(Image comparison data)

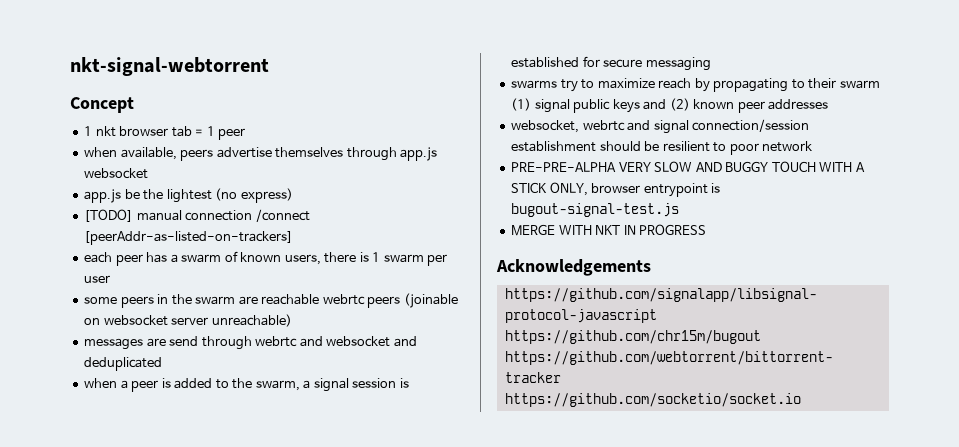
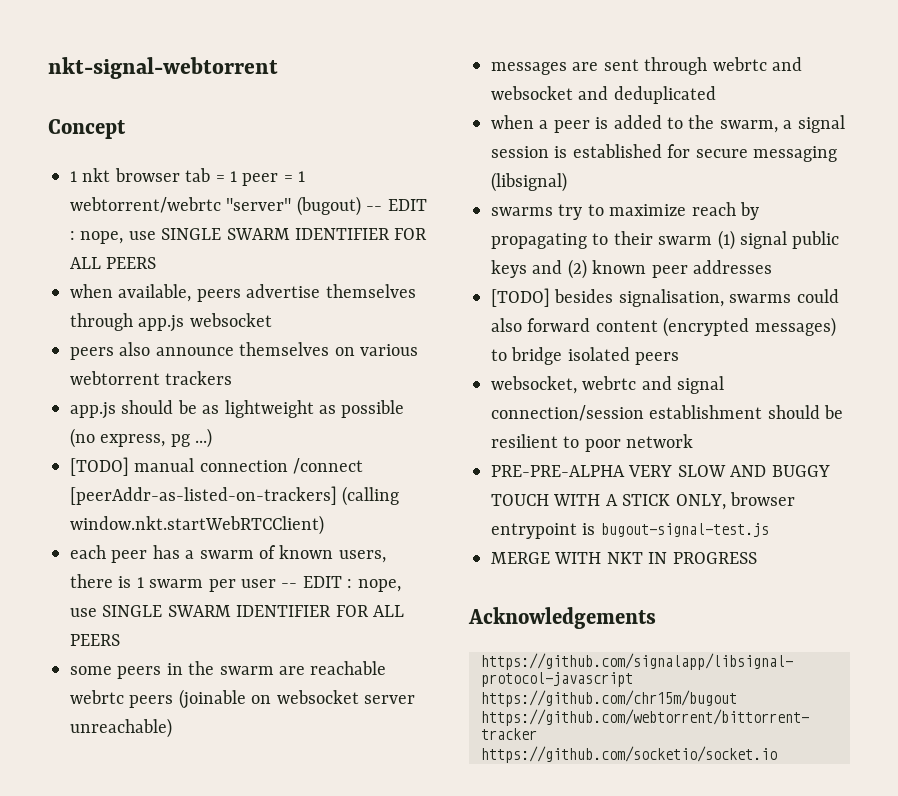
(246, 134) none -> [283,171,306,182] [70,196,427,216] [70,228,428,244] [70,257,157,269] = 1 webtorrent/webrtc "server" (bugout) -- EDIT : nope, use SINGLE SWARM IDENTIFIER FOR ALL PEERS
[84,188,293,203] app.js be the lightest (no express) -> [70,342,418,360] [70,371,233,385] [70,400,405,419] [70,428,213,448] peers also announce themselves on various webtorrent trackers // app.js should be as lightweight as possible (no express, pg ...)
(294, 238) none -> [342,486,400,506] [70,515,324,535] (calling window.nkt.startWebRTCClient)
(111, 279) none -> [281,576,401,592] [70,605,404,617] [70,634,120,646] -- EDIT : nope, use SINGLE SWARM IDENTIFIER FOR ALL PEERS
[169,336,199,346] send -> [603,59,639,71] sent
(711, 64) none -> [491,172,567,192] (libsignal)
(829, 104) none -> [491,288,839,307] [491,317,836,337] [491,347,680,365] // [TODO] besides signalisation, swarms could also forward content (encrypted messages) to bridge isolated peers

* _Exercise instructions_
Lines with "nope": find them in the data and copy each one.

* _Answer below_
(246, 134) none -> [283,171,306,182] [70,196,427,216] [70,228,428,244] [70,257,157,269] = 1 webtorrent/webrtc "server" (bugout) -- EDIT : nope, use SINGLE SWARM IDENTIFIER FOR ALL PEERS
(111, 279) none -> [281,576,401,592] [70,605,404,617] [70,634,120,646] -- EDIT : nope, use SINGLE SWARM IDENTIFIER FOR ALL PEERS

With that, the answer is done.